# What is needed
Rewrite the lines below, swapping "USD" for "EUR" wherever it occurs and keeping everything else the same. Leave out the pictures.

=== Begin Enclosure ===

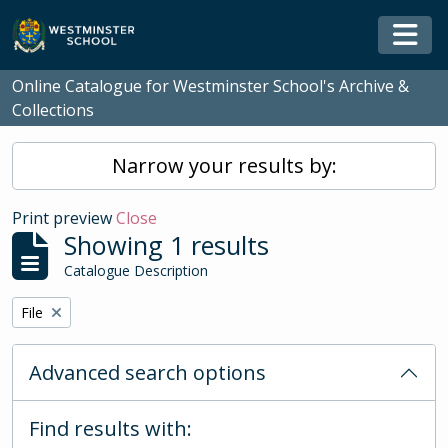
Skip to main content
Togg
Online Catalogue for Westminster School's Archive &
Collections
Narrow your results by:
Print preview
Close
Showing 1 results
Catalogue Description
Remove filter:
File
Advanced search options
Find results with:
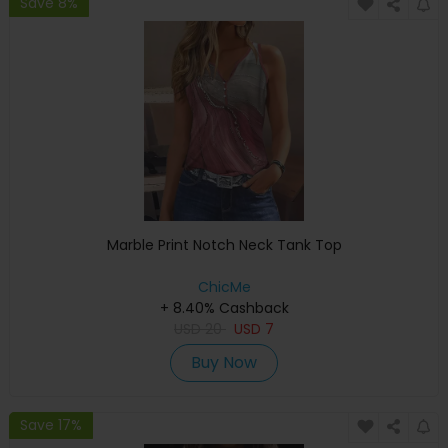
Save 8%
Marble Print Notch Neck Tank Top
ChicMe
+ 8.40% Cashback
USD
20
USD
7
Buy Now
Save 17%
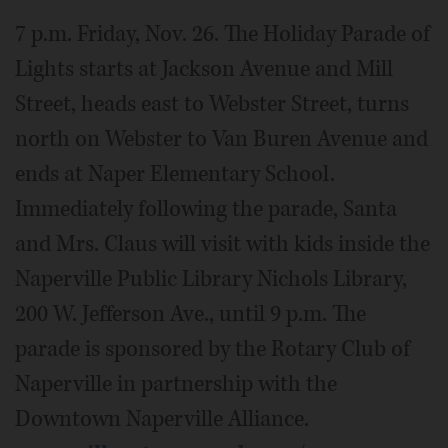
7 p.m. Friday, Nov. 26. The Holiday Parade of
Lights starts at Jackson Avenue and Mill
Street, heads east to Webster Street, turns
north on Webster to Van Buren Avenue and
ends at Naper Elementary School.
Immediately following the parade, Santa
and Mrs. Claus will visit with kids inside the
Naperville Public Library Nichols Library,
200 W. Jefferson Ave., until 9 p.m. The
parade is sponsored by the Rotary Club of
Naperville in partnership with the
Downtown Naperville Alliance.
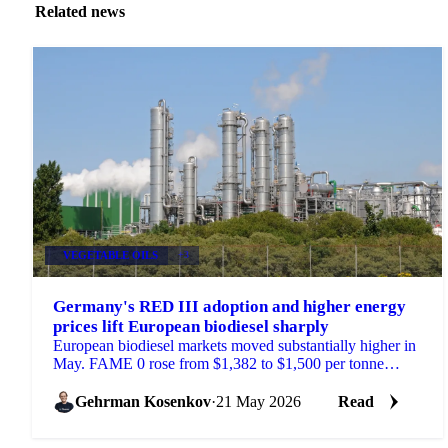
Related news
VEGETABLE OILS
+3
Germany's RED III adoption and higher energy
prices lift European biodiesel sharply
European biodiesel markets moved substantially higher in
May. FAME 0 rose from $1,382 to $1,500 per tonne
compared to the same period last month. UCOME...
Gehrman Kosenkov
·
21 May 2026
Read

=== End Enclosure ===

# Response to this task
Skip to main content
Togg
Online Catalogue for Westminster School's Archive &
Collections
Narrow your results by:
Print preview
Close
Showing 1 results
Catalogue Description
Remove filter:
File
Advanced search options
Find results with:
Save 8%
Marble Print Notch Neck Tank Top
ChicMe
+ 8.40% Cashback
EUR
20
EUR
7
Buy Now
Save 17%
7 p.m. Friday, Nov. 26. The Holiday Parade of
Lights starts at Jackson Avenue and Mill
Street, heads east to Webster Street, turns
north on Webster to Van Buren Avenue and
ends at Naper Elementary School.
Immediately following the parade, Santa
and Mrs. Claus will visit with kids inside the
Naperville Public Library Nichols Library,
200 W. Jefferson Ave., until 9 p.m. The
parade is sponsored by the Rotary Club of
Naperville in partnership with the
Downtown Naperville Alliance.
Related news
VEGETABLE OILS
+3
Germany's RED III adoption and higher energy
prices lift European biodiesel sharply
European biodiesel markets moved substantially higher in
May. FAME 0 rose from $1,382 to $1,500 per tonne
compared to the same period last month. UCOME...
Gehrman Kosenkov
·
21 May 2026
Read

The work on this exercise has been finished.